挙句の果てに客に言われて渋々近くのスーパーCONADにナッツ類を買いに走るアルベルトを見かける。CONADで買うのと、問屋で買うのと、正直値段は5倍くらい違うのに、何も考えず目先の問題解決だけに走る典型的なヤツである。アルベルトのマンマも彼に輪をかけて凄まじい。わたくしがひとりで店番をしていると「チャオ、シニョリーナ。何か足りないものはない?今から買い物へ行くからついでがあったら言ってちょうだい」

§ 設問:
a. アルベルトについての文章をもとに答えてください。
(i) アルベルトは客に言われて、どこへ何を買いに走りましたか?
(ii) CONADで買う場合と問屋で買う場合とでは、値段はどれくらい違うとされていますか?
(iii) アルベルトのマンマは、今から何をしに行くと言っていますか?
b. アルベルトについての文章を、最後の文の後から書き進めてもらえますか?
これらの項目は、アルベルトについての文章とは別の出典から取られたものです。

§ 提供資料:
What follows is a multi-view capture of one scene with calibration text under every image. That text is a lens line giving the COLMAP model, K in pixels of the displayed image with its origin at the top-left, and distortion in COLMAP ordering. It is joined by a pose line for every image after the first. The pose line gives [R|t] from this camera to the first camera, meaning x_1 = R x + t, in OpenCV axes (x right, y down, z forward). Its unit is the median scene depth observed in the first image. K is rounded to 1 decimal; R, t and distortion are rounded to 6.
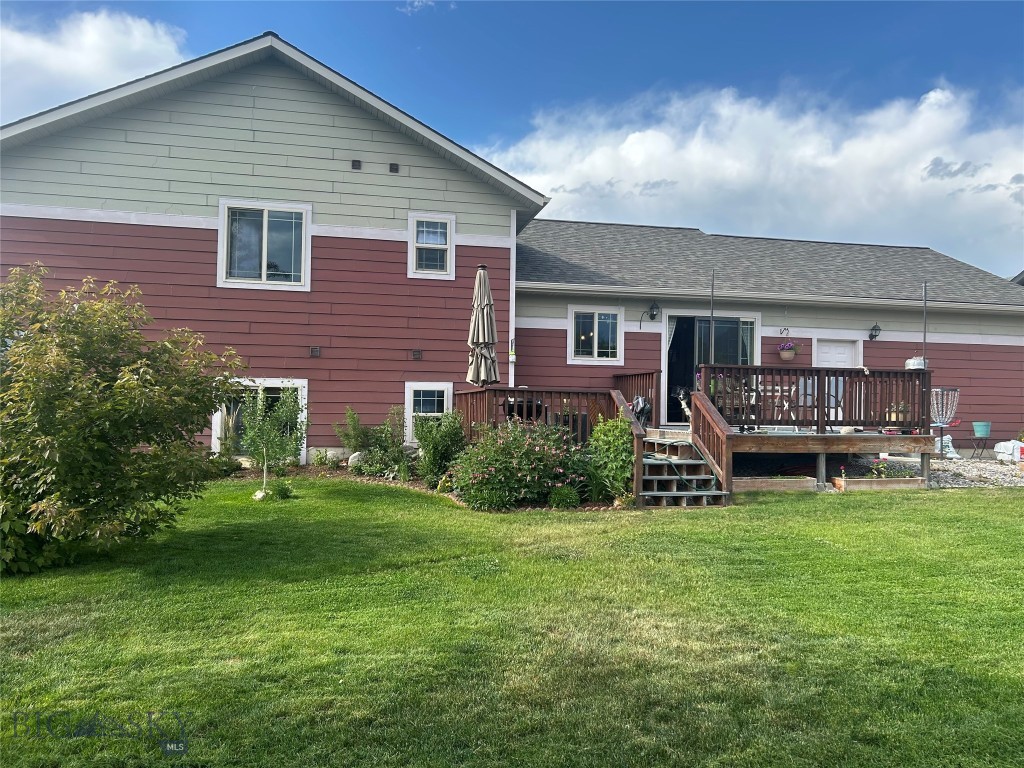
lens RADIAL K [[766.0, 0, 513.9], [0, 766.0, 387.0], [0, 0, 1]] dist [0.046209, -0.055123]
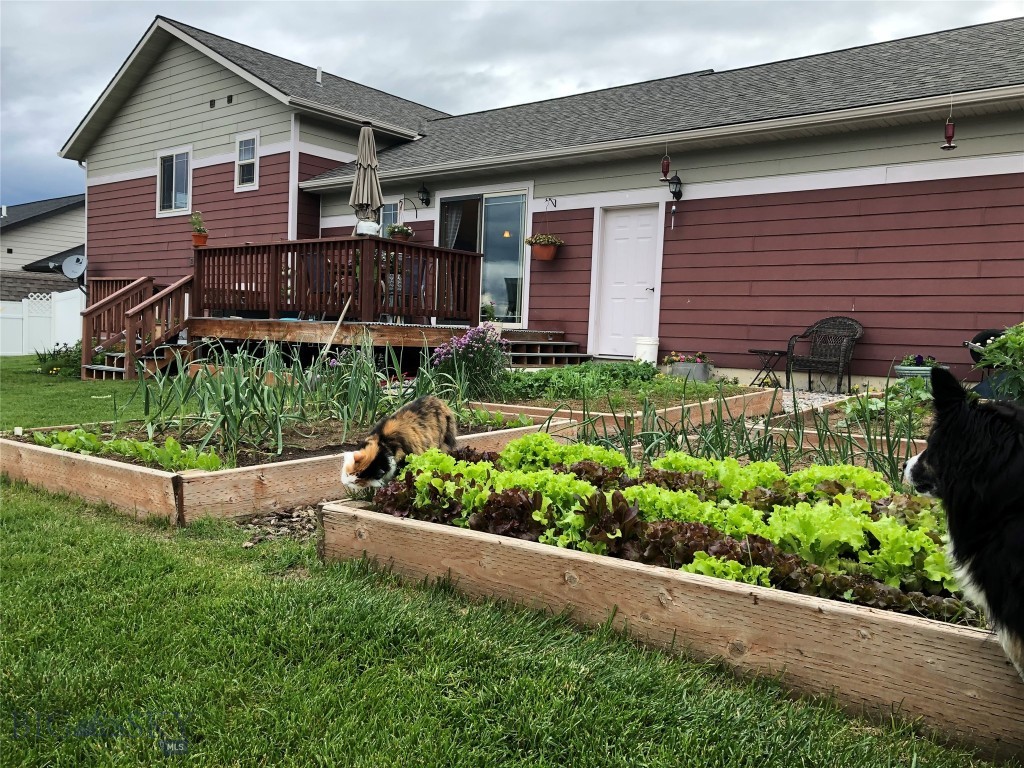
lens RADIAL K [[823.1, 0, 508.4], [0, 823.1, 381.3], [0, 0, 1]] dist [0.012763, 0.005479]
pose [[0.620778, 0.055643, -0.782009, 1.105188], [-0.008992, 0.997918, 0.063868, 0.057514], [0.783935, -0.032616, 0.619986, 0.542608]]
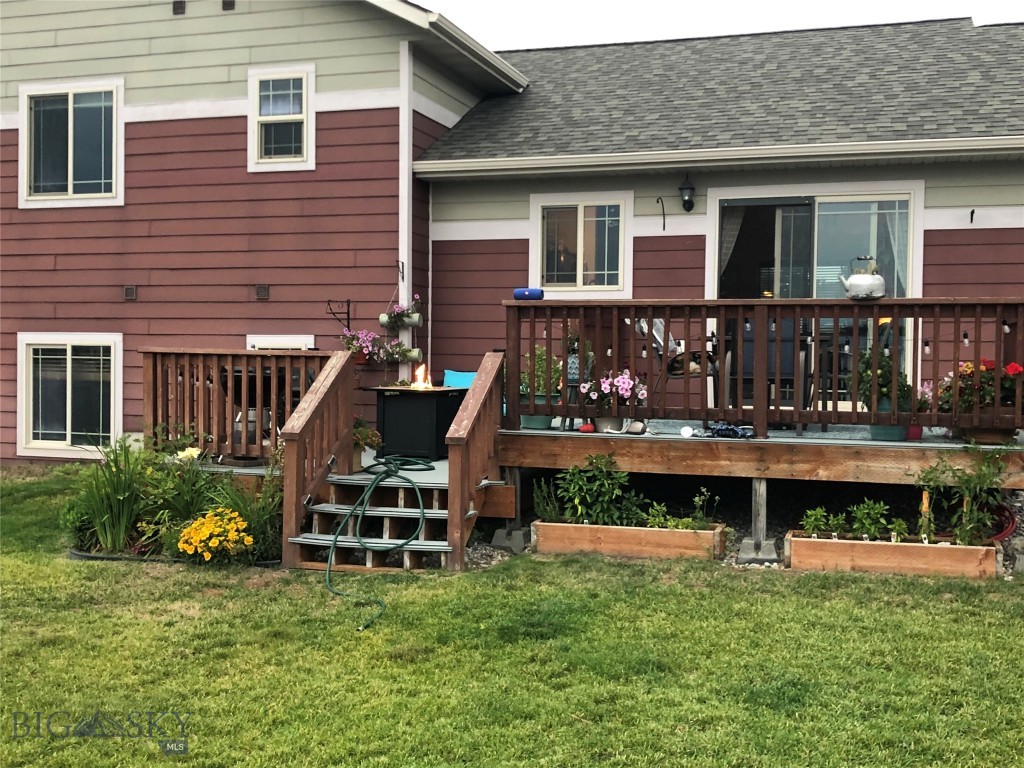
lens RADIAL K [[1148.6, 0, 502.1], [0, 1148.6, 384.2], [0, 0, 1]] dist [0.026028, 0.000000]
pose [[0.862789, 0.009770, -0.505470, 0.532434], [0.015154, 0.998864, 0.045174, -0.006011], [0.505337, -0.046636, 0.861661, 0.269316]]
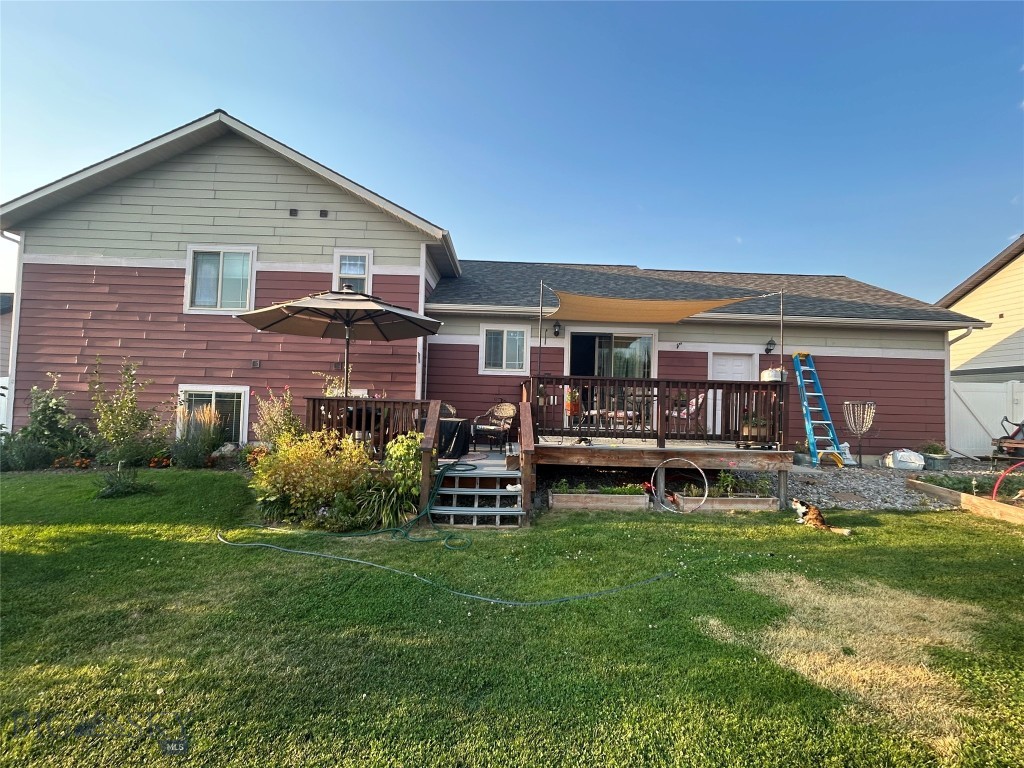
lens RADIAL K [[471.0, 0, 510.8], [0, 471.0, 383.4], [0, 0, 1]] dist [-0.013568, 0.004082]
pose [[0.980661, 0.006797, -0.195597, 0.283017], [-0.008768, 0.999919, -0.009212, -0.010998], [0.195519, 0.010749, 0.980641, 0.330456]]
---
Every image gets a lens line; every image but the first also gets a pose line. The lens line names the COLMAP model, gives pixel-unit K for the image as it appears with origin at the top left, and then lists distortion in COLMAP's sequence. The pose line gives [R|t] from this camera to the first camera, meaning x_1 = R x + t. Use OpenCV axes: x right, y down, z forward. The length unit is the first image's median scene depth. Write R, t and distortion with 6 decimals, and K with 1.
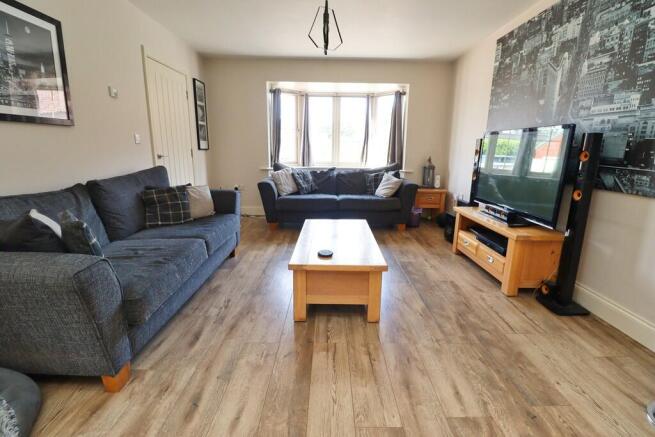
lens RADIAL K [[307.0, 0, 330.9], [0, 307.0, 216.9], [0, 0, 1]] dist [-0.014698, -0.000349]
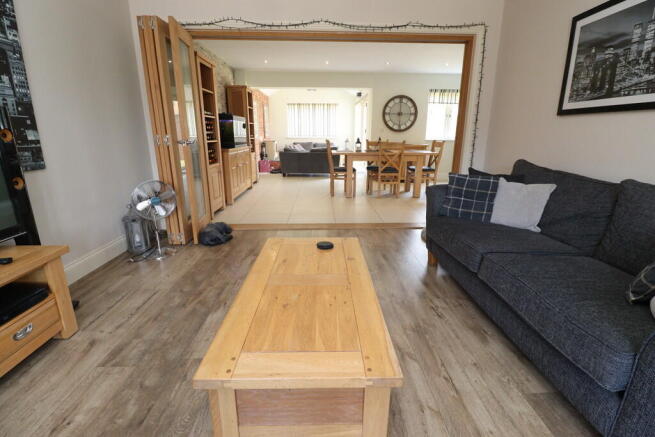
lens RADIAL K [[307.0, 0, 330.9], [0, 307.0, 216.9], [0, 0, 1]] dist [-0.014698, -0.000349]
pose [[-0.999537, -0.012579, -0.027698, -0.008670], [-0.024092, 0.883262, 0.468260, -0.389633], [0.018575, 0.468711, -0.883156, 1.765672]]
...
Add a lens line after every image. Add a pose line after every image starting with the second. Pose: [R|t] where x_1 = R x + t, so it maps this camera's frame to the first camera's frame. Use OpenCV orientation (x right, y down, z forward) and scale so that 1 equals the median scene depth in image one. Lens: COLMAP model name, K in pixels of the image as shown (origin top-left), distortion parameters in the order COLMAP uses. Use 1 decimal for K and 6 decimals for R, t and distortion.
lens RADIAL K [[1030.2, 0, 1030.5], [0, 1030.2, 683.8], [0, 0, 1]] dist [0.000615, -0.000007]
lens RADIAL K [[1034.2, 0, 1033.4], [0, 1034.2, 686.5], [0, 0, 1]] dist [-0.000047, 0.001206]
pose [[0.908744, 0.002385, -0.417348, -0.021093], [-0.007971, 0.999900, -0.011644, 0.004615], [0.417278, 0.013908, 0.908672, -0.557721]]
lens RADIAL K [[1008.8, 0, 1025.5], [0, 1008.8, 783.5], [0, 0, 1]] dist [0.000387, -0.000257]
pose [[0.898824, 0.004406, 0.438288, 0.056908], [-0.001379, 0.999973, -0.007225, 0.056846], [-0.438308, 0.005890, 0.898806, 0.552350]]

§ 演習結果:
a.
(i) 近くのスーパーCONADへ、ナッツ類を買いに走りました。
(ii) 正直、5倍くらい違うとされています。
(iii) 買い物へ行くと言っています。

b.
「マンマ、いっぱい足りないよ!ナッツもポテチも、おつまみ系がゼロだよ!あとね、ウイスキーがない。ジョニー・ウオーカーしかないし。マルティニ・ビアンコももうすぐなくなるな、それから・・・」わたくしは少しでも息子の非業をマンマに訴えようと試みる。しかし。「あら、その辺はアルベルトが管理してるからいいのよ。あなたは気にしないで。他の仕事に専念してちょうだい」専念できるか、おい。恥ずかしい思いをするのはわたしだぞ。ニッポンジンとしては発注ミス、在庫なし、など機会損失を招く事態は有り得ないのだ。
無能な息子を認めない、イタリアの典型的なマンマ像ここにあり。